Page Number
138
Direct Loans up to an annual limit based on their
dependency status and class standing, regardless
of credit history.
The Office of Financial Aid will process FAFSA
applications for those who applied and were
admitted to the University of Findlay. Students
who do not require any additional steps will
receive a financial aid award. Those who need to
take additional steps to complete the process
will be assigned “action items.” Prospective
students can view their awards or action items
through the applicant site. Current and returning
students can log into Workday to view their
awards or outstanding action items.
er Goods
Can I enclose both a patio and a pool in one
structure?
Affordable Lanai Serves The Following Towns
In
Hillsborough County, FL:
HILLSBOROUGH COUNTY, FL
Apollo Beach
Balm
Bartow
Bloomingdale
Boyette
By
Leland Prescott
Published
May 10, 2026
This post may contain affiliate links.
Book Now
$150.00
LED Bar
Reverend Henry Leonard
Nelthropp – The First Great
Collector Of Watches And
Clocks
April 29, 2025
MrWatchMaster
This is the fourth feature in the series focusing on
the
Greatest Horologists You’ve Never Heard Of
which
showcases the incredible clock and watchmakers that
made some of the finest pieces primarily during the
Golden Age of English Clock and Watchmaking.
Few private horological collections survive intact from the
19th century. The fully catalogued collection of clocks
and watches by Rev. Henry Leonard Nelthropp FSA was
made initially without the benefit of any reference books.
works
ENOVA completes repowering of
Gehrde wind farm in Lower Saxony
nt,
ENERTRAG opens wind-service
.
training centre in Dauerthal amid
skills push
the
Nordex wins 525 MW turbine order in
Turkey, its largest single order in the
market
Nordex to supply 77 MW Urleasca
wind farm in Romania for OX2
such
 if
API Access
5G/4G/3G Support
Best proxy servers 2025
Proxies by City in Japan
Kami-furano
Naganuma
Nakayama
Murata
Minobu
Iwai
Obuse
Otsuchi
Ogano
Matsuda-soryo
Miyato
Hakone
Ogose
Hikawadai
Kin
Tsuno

Task details — Render the lines above as a Markdown table with two columns, "No." and "Line". Give each line its own numbered row and omit any blank lines.

Task output —
| No. | Line |
|---|---|
| 1 | Page Number |
| 2 | 138 |
| 3 | Direct Loans up to an annual limit based on their |
| 4 | dependency status and class standing, regardless |
| 5 | of credit history. |
| 6 | The Office of Financial Aid will process FAFSA |
| 7 | applications for those who applied and were |
| 8 | admitted to the University of Findlay. Students |
| 9 | who do not require any additional steps will |
| 10 | receive a financial aid award. Those who need to |
| 11 | take additional steps to complete the process |
| 12 | will be assigned “action items.” Prospective |
| 13 | students can view their awards or action items |
| 14 | through the applicant site. Current and returning |
| 15 | students can log into Workday to view their |
| 16 | awards or outstanding action items. |
| 17 | er Goods |
| 18 | Can I enclose both a patio and a pool in one |
| 19 | structure? |
| 20 | Affordable Lanai Serves The Following Towns |
| 21 | In |
| 22 | Hillsborough County, FL: |
| 23 | HILLSBOROUGH COUNTY, FL |
| 24 | Apollo Beach |
| 25 | Balm |
| 26 | Bartow |
| 27 | Bloomingdale |
| 28 | Boyette |
| 29 | By |
| 30 | Leland Prescott |
| 31 | Published |
| 32 | May 10, 2026 |
| 33 | This post may contain affiliate links. |
| 34 | Book Now |
| 35 | $150.00 |
| 36 | LED Bar |
| 37 | Reverend Henry Leonard |
| 38 | Nelthropp – The First Great |
| 39 | Collector Of Watches And |
| 40 | Clocks |
| 41 | April 29, 2025 |
| 42 | MrWatchMaster |
| 43 | This is the fourth feature in the series focusing on |
| 44 | the |
| 45 | Greatest Horologists You’ve Never Heard Of |
| 46 | which |
| 47 | showcases the incredible clock and watchmakers that |
| 48 | made some of the finest pieces primarily during the |
| 49 | Golden Age of English Clock and Watchmaking. |
| 50 | Few private horological collections survive intact from the |
| 51 | 19th century. The fully catalogued collection of clocks |
| 52 | and watches by Rev. Henry Leonard Nelthropp FSA was |
| 53 | made initially without the benefit of any reference books. |
| 54 | works |
| 55 | ENOVA completes repowering of |
| 56 | Gehrde wind farm in Lower Saxony |
| 57 | nt, |
| 58 | ENERTRAG opens wind-service |
| 59 | . |
| 60 | training centre in Dauerthal amid |
| 61 | skills push |
| 62 | the |
| 63 | Nordex wins 525 MW turbine order in |
| 64 | Turkey, its largest single order in the |
| 65 | market |
| 66 | Nordex to supply 77 MW Urleasca |
| 67 | wind farm in Romania for OX2 |
| 68 | such |
| 69 |  if |
| 70 | API Access |
| 71 | 5G/4G/3G Support |
| 72 | Best proxy servers 2025 |
| 73 | Proxies by City in Japan |
| 74 | Kami-furano |
| 75 | Naganuma |
| 76 | Nakayama |
| 77 | Murata |
| 78 | Minobu |
| 79 | Iwai |
| 80 | Obuse |
| 81 | Otsuchi |
| 82 | Ogano |
| 83 | Matsuda-soryo |
| 84 | Miyato |
| 85 | Hakone |
| 86 | Ogose |
| 87 | Hikawadai |
| 88 | Kin |
| 89 | Tsuno |